Nas fontes consultadas, não se encontram registos do verbo em questão. No entanto, há pistas que,apesar de vagas, apontam quer para uma amálgama de trafulha e atafulhar quer para o contacto ou com o castelhano ou com os dialetos aragoneses e catalano-valencianos.
Assim, regista-se em castelhano o nome trápala no sentido «pessoa que fala muito e diz coisas sem substância» (cf.dicionário da Real Academia Espanhola). Poderá conjeturar-se a derivação de uma forma como "trapalear", eventualmente alterada, de tal maneira, que resultou em "trapulhar". Nada disto encontra apoio nos dicionários consultados para esta resposta.
Contudo, documenta-se nos dialetos catalães e valencianos a forma trapulla, «batotice»:
«He sentit tranfullero ‘trompós’ a parlants de Sevilla. Per aquesta via deuen anar també entrampullar ‘v. entrampar’ del DM Gadea (1891) i trapulla ‘fullería’ al Vilar (els Serrans, Llatas 1959). Cf. trapull ‘agitació de persones o de coses en moviment’ (DCVB, Tortosa) i +atrafullat ‘atrafegat, atabalat’ (Moreira, Massip 1991: 300). (Josep Martines, L'aragonés i el léxic valencià, Caplletra 32 (Primavera 2002), pp. 157-201 p. 183)
[tradução livre: «Ouvi tranfullero 'enganador' a falantes de Sevilha. Por esta via devem andar também entrampullar 'enganar' do DM Gadea (1891) e trapulla 'trapacice" em Vilar (Els Serrans, Llatas 1959). Cf. trafull 'agitação de pessoas ou coisas em movimento' (DCVB Tortosa) e atrafullat 'atarefado, empatado' (Moreira, Massip 1991:300).]'
Ao ler estas linhas, não se resiste a relacionar com "trapulhar" o nome trafulha, «vigarice, aldrabice», do qual não é impossível derivar "trapulhar". A natureza de manuscrito do documento onde o verbo ocorre poderia até levar a pensar que é de trafulhar que se trata, mas um exame atento do desenho das letras da mão que escreveu confirma que é um "p" e não um "f" que se exibe na carta.

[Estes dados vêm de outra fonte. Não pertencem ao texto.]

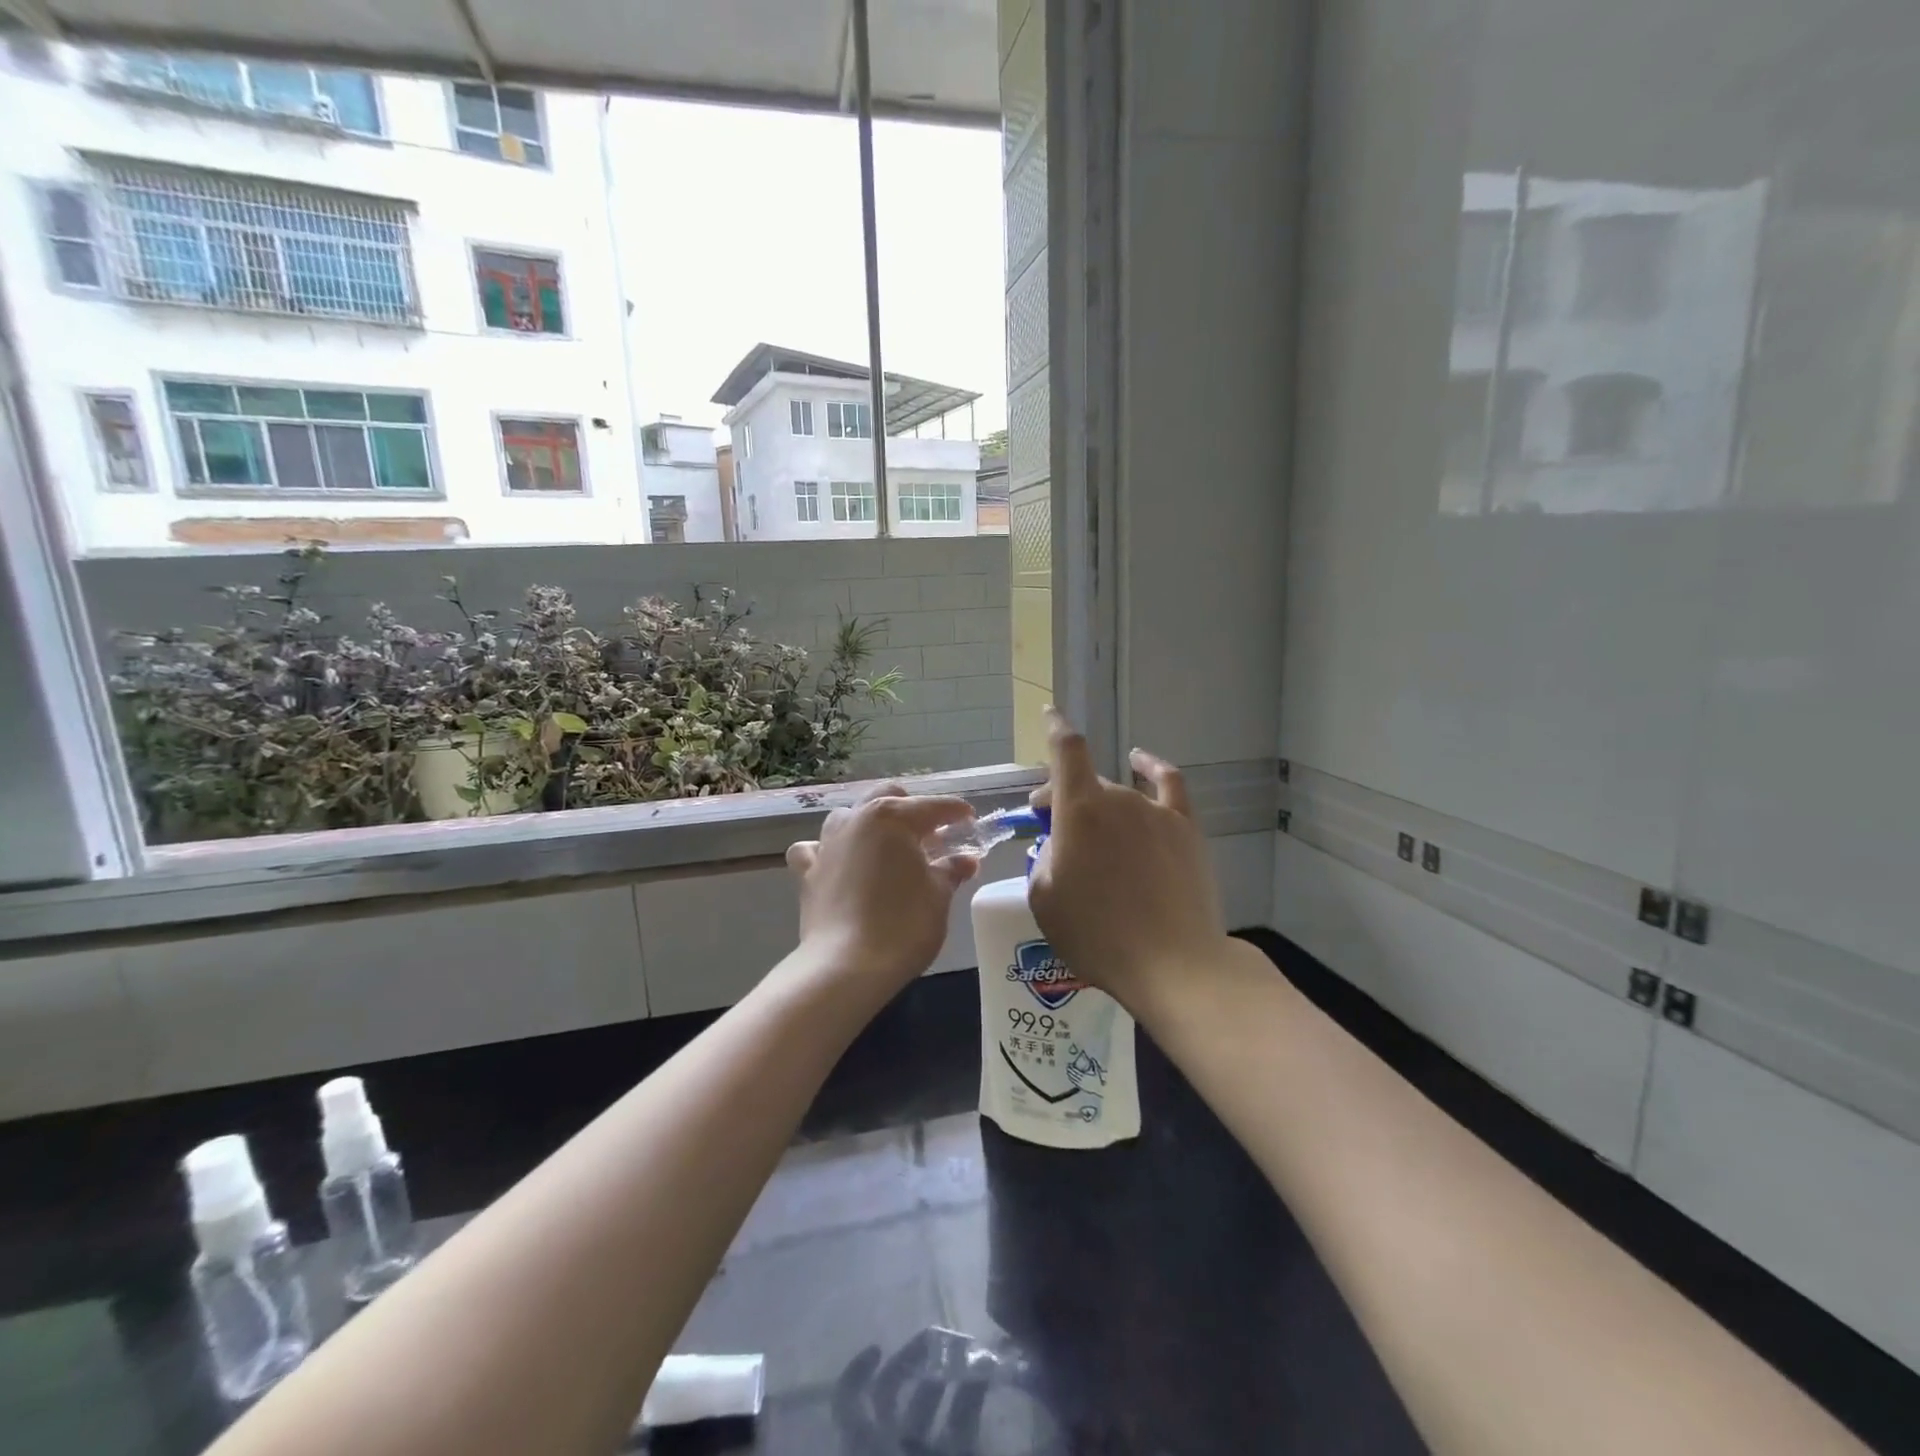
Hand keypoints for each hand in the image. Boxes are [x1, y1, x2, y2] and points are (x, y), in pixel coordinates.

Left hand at [785, 786, 979, 990]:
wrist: (846, 966)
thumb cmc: (903, 925)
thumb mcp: (939, 896)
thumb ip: (951, 870)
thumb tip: (966, 860)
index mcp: (893, 818)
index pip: (933, 806)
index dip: (956, 812)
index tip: (971, 821)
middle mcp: (856, 819)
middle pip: (887, 797)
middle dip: (911, 809)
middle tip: (931, 836)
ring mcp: (827, 843)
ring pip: (849, 817)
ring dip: (870, 825)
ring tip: (888, 850)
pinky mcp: (807, 871)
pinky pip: (816, 848)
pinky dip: (829, 851)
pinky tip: (840, 864)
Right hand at [1027, 709, 1228, 1013]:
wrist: (1171, 963)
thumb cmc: (1096, 935)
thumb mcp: (1045, 899)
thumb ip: (1045, 858)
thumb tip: (1060, 843)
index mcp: (1079, 810)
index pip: (1066, 750)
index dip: (1055, 728)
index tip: (1049, 714)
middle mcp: (1119, 798)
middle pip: (1086, 781)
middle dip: (1063, 797)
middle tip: (1051, 828)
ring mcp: (1156, 812)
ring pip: (1120, 794)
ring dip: (1099, 804)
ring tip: (1092, 834)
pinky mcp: (1186, 829)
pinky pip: (1168, 784)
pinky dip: (1152, 768)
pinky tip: (1142, 762)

Pode também supor-se que "trapulhar" é mesmo uma criação muito pessoal, um idiotismo, que amalgama várias palavras cujo espetro semântico vai desde os significado de tropelia aos de atafulhar e atapulhar. Este último vocábulo não deixa de se perfilar como bom candidato a vocábulo motivador de "trapulhar"; e assinale-se que nestes campos lexicais se esboça uma alternância entre tap- e taf-, que permite considerar atafulhar, «encher em excesso», como variante de um antigo atapulhar, que hoje parecer ter emprego mais restrito (cf. Dicionário Houaiss, s.v. atafulhar, atapulhar, tapulhar, tapulho).
Acresce que o caso em análise envolve uma falante de português do Rio Grande do Sul, o que significa não ser descabido ver "trapulhar" como regionalismo ou até, como já se disse, idiotismo devidos à alta probabilidade de, nesse estado do Brasil, se verificar o contacto com o espanhol falado nos países vizinhos, ou seja, na Argentina e no Uruguai. Não é impossível que nestes países também tenha circulado léxico mais relacionado com sistemas linguísticos da parte oriental da Península Ibérica, como sejam o aragonês e o catalão-valenciano. Pode até ter acontecido que tal regionalismo ou idiotismo se deva a uma história familiar ou pessoal de contacto mais direto com a mencionada região peninsular.
Em suma, sobre a forma "trapulhar", a resposta não é, por enquanto, conclusiva. Contributos bem apoiados em fontes poderão com certeza levar a rever este parecer.